El artículo 34 de la misma Ley 40/2015 establece: 1. Sólo serán indemnizables las lesiones producidas al particular provenientes de daños que éste no tenga el deber jurídico de soportar de acuerdo con la Ley. No serán indemnizables los daños que se deriven de hechos o circunstancias que no se hubiesen podido prever o evitar según el estado de los conocimientos de la ciencia o de la técnica existentes en el momento de producción de aquéllos, todo ello sin perjuicio de las prestaciones asistenciales o económicas que las leyes puedan establecer para estos casos. ...

Conforme a reiterada jurisprudencia, para que nazca esta responsabilidad se precisa que concurran los siguientes requisitos: a) La efectiva realidad del daño o perjuicio, evaluable económicamente e individualizado en relación a una persona o grupos de personas. b) Que el daño o lesión sufrida sea consecuencia del funcionamiento normal o anormal de los servicios públicos en una relación causa a efecto, sin intervención de elementos extraños que pudieran influir, alterando el nexo causal. c) Ausencia de fuerza mayor. d) Que el reclamante no tenga el deber jurídico de soportar el daño. e) Que la reclamación se efectúe antes del año en que haya ocasionado el daño.

La STS nº 1217/2020, de 28 de septiembre de 2020 (rec. 123/2020), dice:

"TERCERO. Los presupuestos de la responsabilidad patrimonial y su concurrencia en el caso de autos.

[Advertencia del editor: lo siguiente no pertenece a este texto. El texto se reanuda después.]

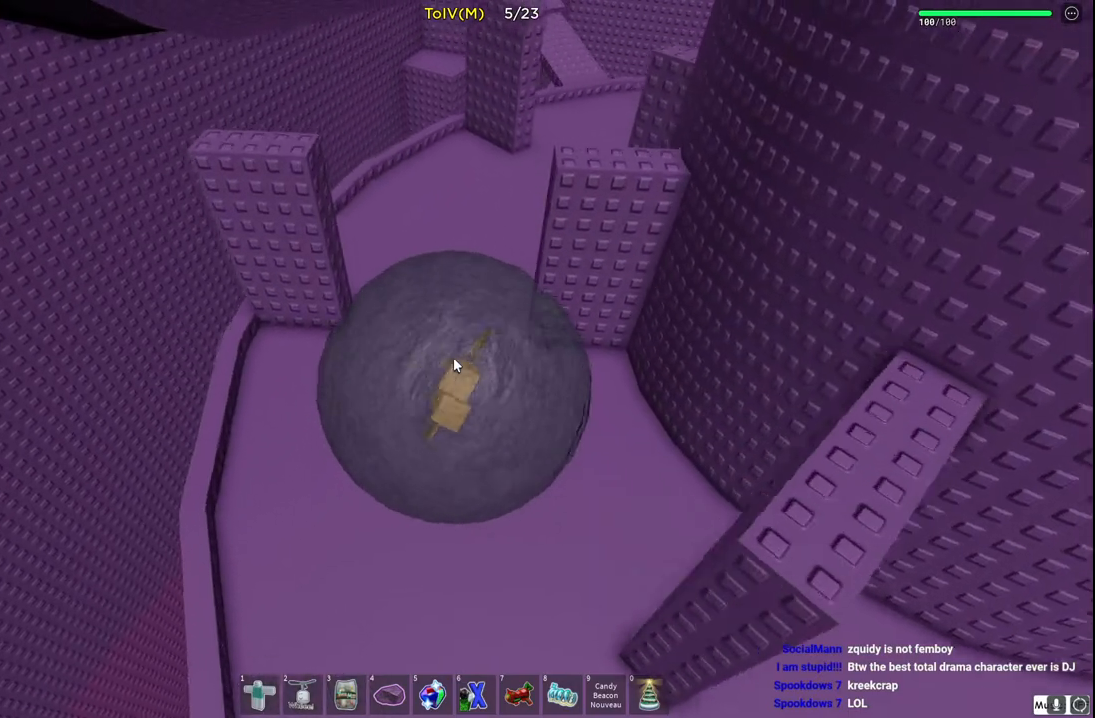
{"keys": ["w"], "events": [[150, "a", "up"]]}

Como se ha expuesto en los fundamentos anteriores, toda la polémica que se suscita en el presente proceso está referida a la responsabilidad patrimonial de las Administraciones Públicas regulada en la actualidad y al momento de los hechos en que se funda la pretensión, en los artículos 32 a 35 de la de la Ley de Régimen Jurídico del Sector Público , que se complementan en sus facetas procedimentales en los artículos 65 y concurrente de la coetánea a la anterior la Ley del Procedimiento Administrativo Común de las Administraciones Públicas . (...) Reiteradamente ha declarado este Tribunal Supremo que esta responsabilidad requiere la concurrencia de los siguientes requisitos con carácter de generalidad: 1º que se haya ocasionado a un ciudadano una lesión, entendida como daño antijurídico, en el sentido de que el ciudadano no tenga el deber de soportarlo; 2º que exista una actividad administrativa, entendida como la propia del giro o tráfico de las competencias que tiene atribuidas, que puede manifestarse por una acción o una omisión; 3º una relación causal entre aquel daño y estas prestaciones de servicios; y 4º, que la reclamación se efectúe antes del año en que haya ocasionado el daño....".

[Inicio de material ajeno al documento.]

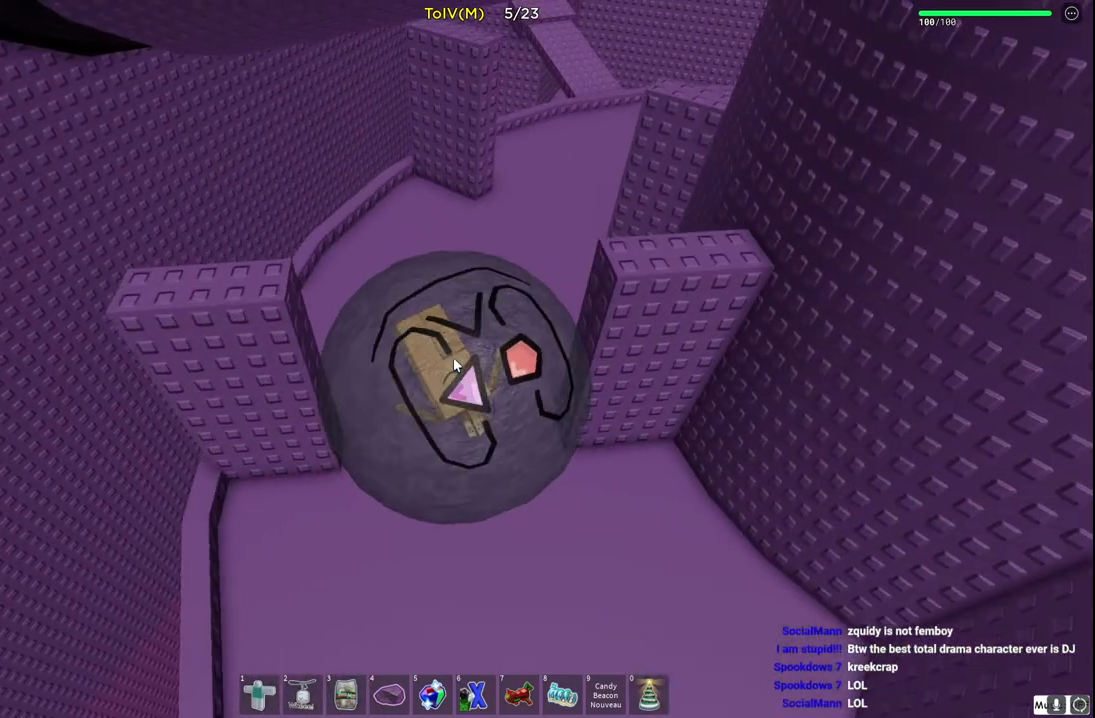
{"keys": ["w"], "events": []}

En materia de responsabilidad sanitaria es constante la jurisprudencia que declara que la atención médica exigible de los servicios públicos no es una prestación de resultados, sino de medios, es decir, que el servicio sanitario ha de poner a disposición del ciudadano todos los medios a su alcance para conseguir su curación cualquiera que sea el resultado del tratamiento.

También es constante la jurisprudencia en cuanto establece que no resulta suficiente para que se origine la responsabilidad sanitaria, la existencia de una lesión o perjuicio derivados de la atención de los servicios médicos de naturaleza pública, ya que lo único que le es exigible a la Administración es que la actuación médica sea conforme a la "Lex Artis ad hoc", como modo de determinación de cuál sea la actuación médica correcta y ello con independencia del resultado producido.

La STS de 19 de mayo de 2015 (rec. 4397/2010) dice:

"QUINTO. En relación con la responsabilidad patrimonial derivada de la actuación médica o sanitaria, ha señalado este Tribunal con reiteración (por todas, sentencias de 21 de diciembre de 2012, dictada en el recurso de casación núm. 4229/2011 , y 4 de julio (sic) de 2013, recaída en el recurso de casación núm. 2187/2010 ) que " no resulta suficiente la existencia de una lesión (que llevaría la responsabilidad objetiva más allá de los límites de lo razonable), sino que es preciso acudir al criterio de la lex artis como modo de determinar cuál es la actuación médica correcta, independientemente del resultado producido en la salud o en la vida del enfermo ya que no le es posible ni a la ciencia ni a la Administración garantizar, en todo caso, la sanidad o la salud del paciente ", por lo que " si no es posible atribuir la lesión o secuelas a una o varias infracciones de la lex artis, no cabe apreciar la infracción que se articula por muy triste que sea el resultado producido" ya que " la ciencia médica es limitada y no ofrece en todas ocasiones y casos una respuesta coherente a los diferentes fenómenos que se producen y que a pesar de los avances siguen evidenciando la falta de respuesta lógica y justificada de los resultados ".".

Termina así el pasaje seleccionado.